The Shooters and Fishers Party believes every law-abiding citizen should have the right to own and use a firearm for legitimate purposes. It strongly supports recreational and conservation hunting, and laws giving shooters access to public land for hunting.

The party also has policies relating to personal freedom, and reduction of governmental interference in citizens’ lives.

Two of the three incumbent Eastern Victoria MLCs standing for re-election were returned to office.

The Liberals’ Edward O’Donohue, the former Corrections and Gaming Minister was the first candidate elected with 41.21 per cent of the vote.

Labor’s Harriett Shing was the next elected with 29.02 per cent. Ms Shing becomes the first woman elected to represent the Eastern Victoria region.

Next elected was Danny O’Brien for the Nationals. Mr O’Brien entered parliament in March following the retirement of Peter Hall.

Mr O’Brien is one of only two Nationals MPs in the Legislative Council, the same as the Shooter and Fishers Party. The Nationals are now outnumbered in the upper house by the Greens, which has five.

Thanks to preferences, Mr Bourman was the fourth candidate elected, leaving a battle for the final seat between the Liberals, Labor and the Greens.

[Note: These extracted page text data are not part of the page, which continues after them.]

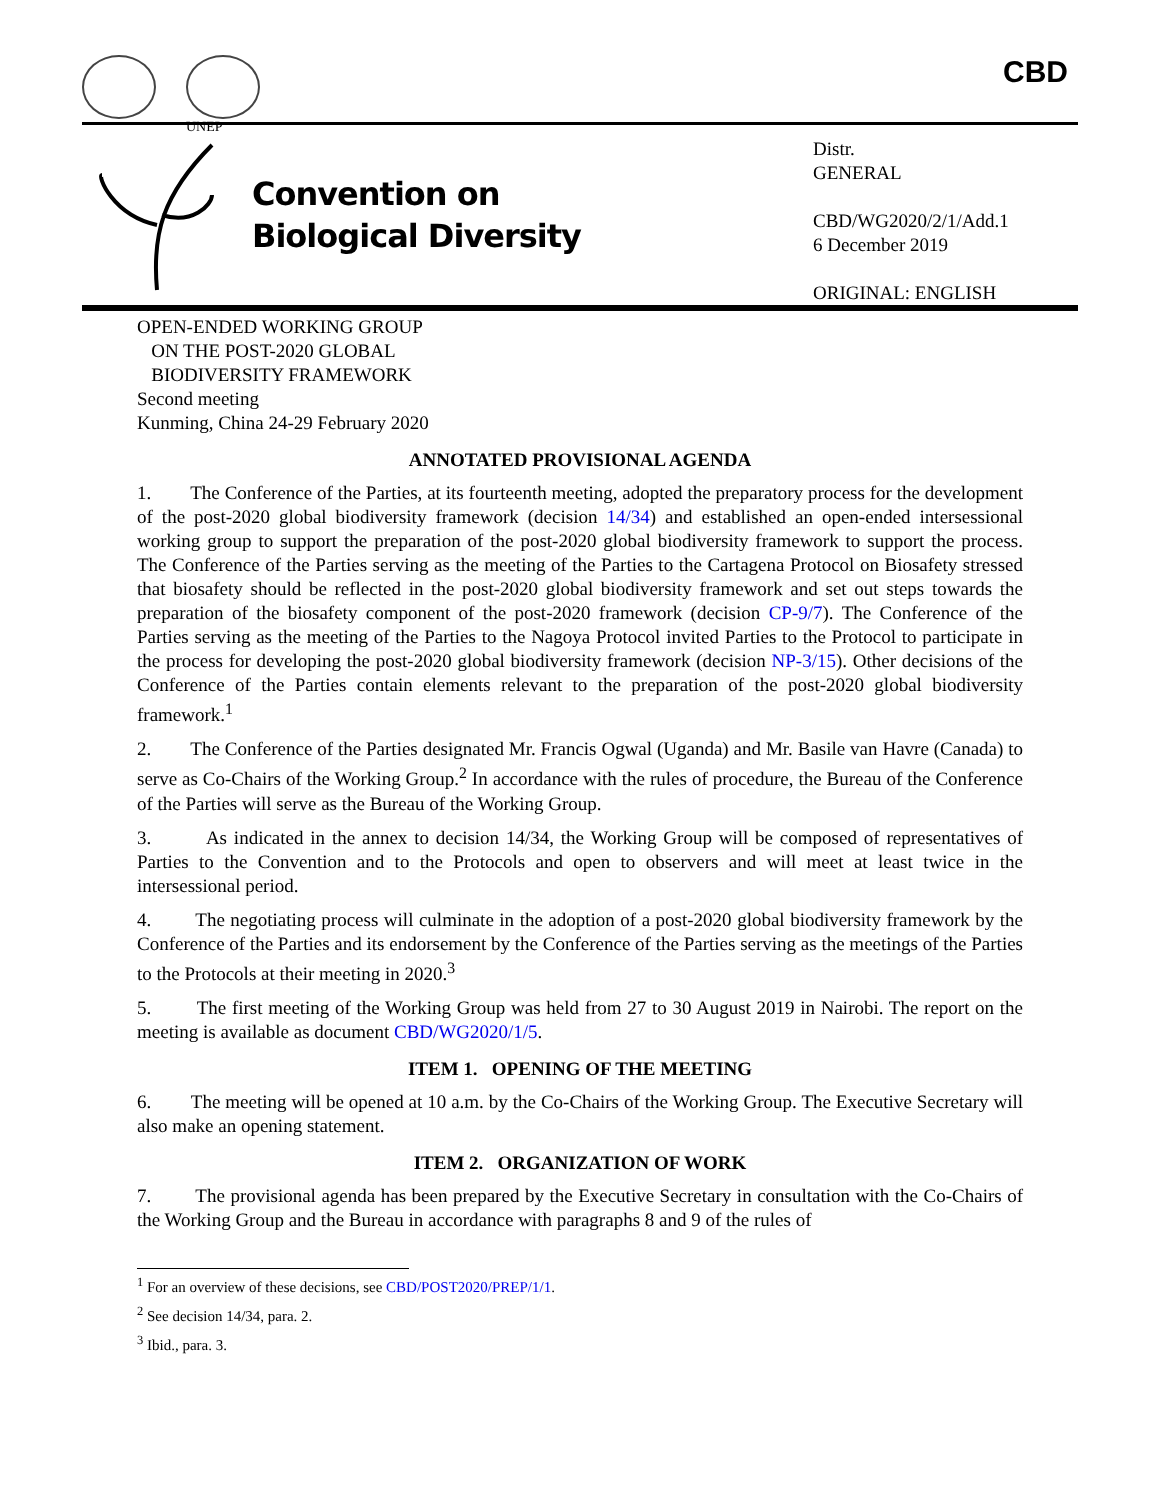UNEP
CBD
Convention on
Biological Diversity
Distr.
GENERAL
CBD/WG2020/2/1/Add.1
6 December 2019
ORIGINAL: ENGLISH
OPEN-ENDED WORKING GROUP
ON THE POST-2020 GLOBAL
BIODIVERSITY FRAMEWORK
Second meeting
Kunming, China 24-29 February 2020
ANNOTATED PROVISIONAL AGENDA
1. The Conference of the Parties, at its fourteenth meeting, adopted the preparatory process for the development of the post-2020 global biodiversity framework (decision 14/34) and established an open-ended intersessional working group to support the preparation of the post-2020 global biodiversity framework to support the process. The Conference of the Parties serving as the meeting of the Parties to the Cartagena Protocol on Biosafety stressed that biosafety should be reflected in the post-2020 global biodiversity framework and set out steps towards the preparation of the biosafety component of the post-2020 framework (decision CP-9/7). The Conference of the Parties serving as the meeting of the Parties to the Nagoya Protocol invited Parties to the Protocol to participate in the process for developing the post-2020 global biodiversity framework (decision NP-3/15). Other decisions of the Conference of the Parties contain elements relevant to the preparation of the post-2020 global biodiversity framework.<sup>1</sup>
2. The Conference of the Parties designated Mr. Francis Ogwal (Uganda) and Mr. Basile van Havre (Canada) to serve as Co-Chairs of the Working Group.<sup>2</sup> In accordance with the rules of procedure, the Bureau of the Conference of the Parties will serve as the Bureau of the Working Group.
3. As indicated in the annex to decision 14/34, the Working Group will be composed of representatives of Parties to the Convention and to the Protocols and open to observers and will meet at least twice in the intersessional period.
4. The negotiating process will culminate in the adoption of a post-2020 global biodiversity framework by the Conference of the Parties and its endorsement by the Conference of the Parties serving as the meetings of the Parties to the Protocols at their meeting in 2020.<sup>3</sup>
5. The first meeting of the Working Group was held from 27 to 30 August 2019 in Nairobi. The report on the meeting is available as document CBD/WG2020/1/5.
ITEM 1. OPENING OF THE MEETING
6. The meeting will be opened at 10 a.m. by the Co-Chairs of the Working Group. The Executive Secretary will also make an opening statement.
ITEM 2. ORGANIZATION OF WORK
7. The provisional agenda has been prepared by the Executive Secretary in consultation with the Co-Chairs of the Working Group and the Bureau in accordance with paragraphs 8 and 9 of the rules of
<sup>1</sup> For an overview of these decisions, see CBD/POST2020/PREP/1/1.
<sup>2</sup> See decision 14/34, para. 2.
<sup>3</sup> Ibid., para. 3.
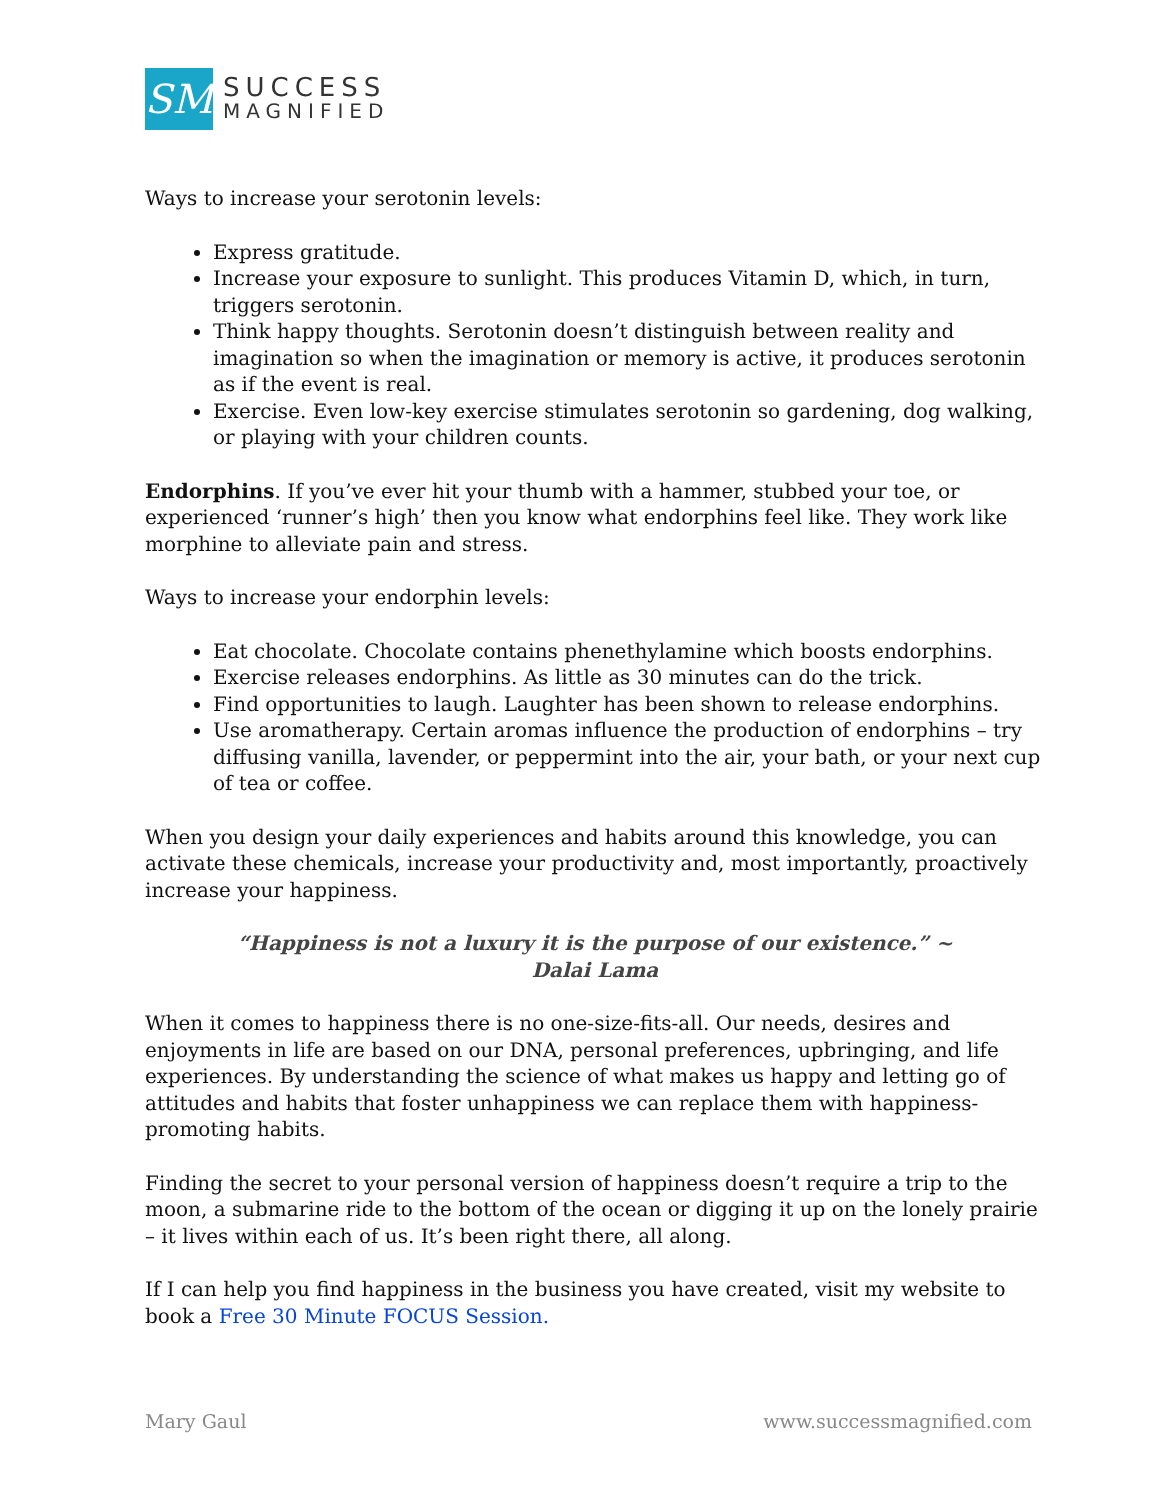SM
SUCCESS
MAGNIFIED
Ways to increase your serotonin levels:
Express gratitude.
Increase your exposure to sunlight. This produces Vitamin D, which, in turn, triggers serotonin.
Think happy thoughts. Serotonin doesn’t distinguish between reality and imagination so when the imagination or memory is active, it produces serotonin as if the event is real.
Exercise. Even low-key exercise stimulates serotonin so gardening, dog walking, or playing with your children counts.
Endorphins. If you’ve ever hit your thumb with a hammer, stubbed your toe, or experienced ‘runner’s high’ then you know what endorphins feel like. They work like morphine to alleviate pain and stress.
Ways to increase your endorphin levels:
Eat chocolate. Chocolate contains phenethylamine which boosts endorphins.
Exercise releases endorphins. As little as 30 minutes can do the trick.
Find opportunities to laugh. Laughter has been shown to release endorphins.
Use aromatherapy. Certain aromas influence the production of endorphins – try diffusing vanilla, lavender, or peppermint into the air, your bath, or your next cup of tea or coffee.
When you design your daily experiences and habits around this knowledge, you can activate these chemicals, increase your productivity and, most importantly, proactively increase your happiness.
“Happiness is not a luxury it is the purpose of our existence.” ~ Dalai Lama
When it comes to happiness there is no one-size-fits-all. Our needs, desires and enjoyments in life are based on our DNA, personal preferences, upbringing, and life experiences. By understanding the science of what makes us happy and letting go of attitudes and habits that foster unhappiness we can replace them with happiness-promoting habits.
Finding the secret to your personal version of happiness doesn’t require a trip to the moon, a submarine ride to the bottom of the ocean or digging it up on the lonely prairie – it lives within each of us. It’s been right there, all along.
If I can help you find happiness in the business you have created, visit my website to book a Free 30 Minute FOCUS Session.
Mary Gaul www.successmagnified.com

With no candidate receiving enough required votes, Liberals incumbent Andrew Ronalds was eliminated from the count. Mr Ronalds entered parliament in February following the retirement of Philip Davis.

Preferences from the Liberals got Labor’s Daniel Mulino into parliament.

While earning more than eight per cent of the primary vote, the Greens’ Andrea Millsom didn’t have the preferences from the Liberals to get her over the line.

Overall, both the Liberals and Labor both lost seats in the upper house, with each having 14, while the Nationals are down to two. The Greens have risen to five, the Shooters and Fishers have two, with one each for the Australian Sex Party, Democratic Labor Party and Vote 1 Local Jobs.

Last week, the VEC finalised the results for the Legislative Assembly, with Peter Ryan and Tim Bull re-elected on primary votes as MLAs for Gippsland South and Gippsland East respectively.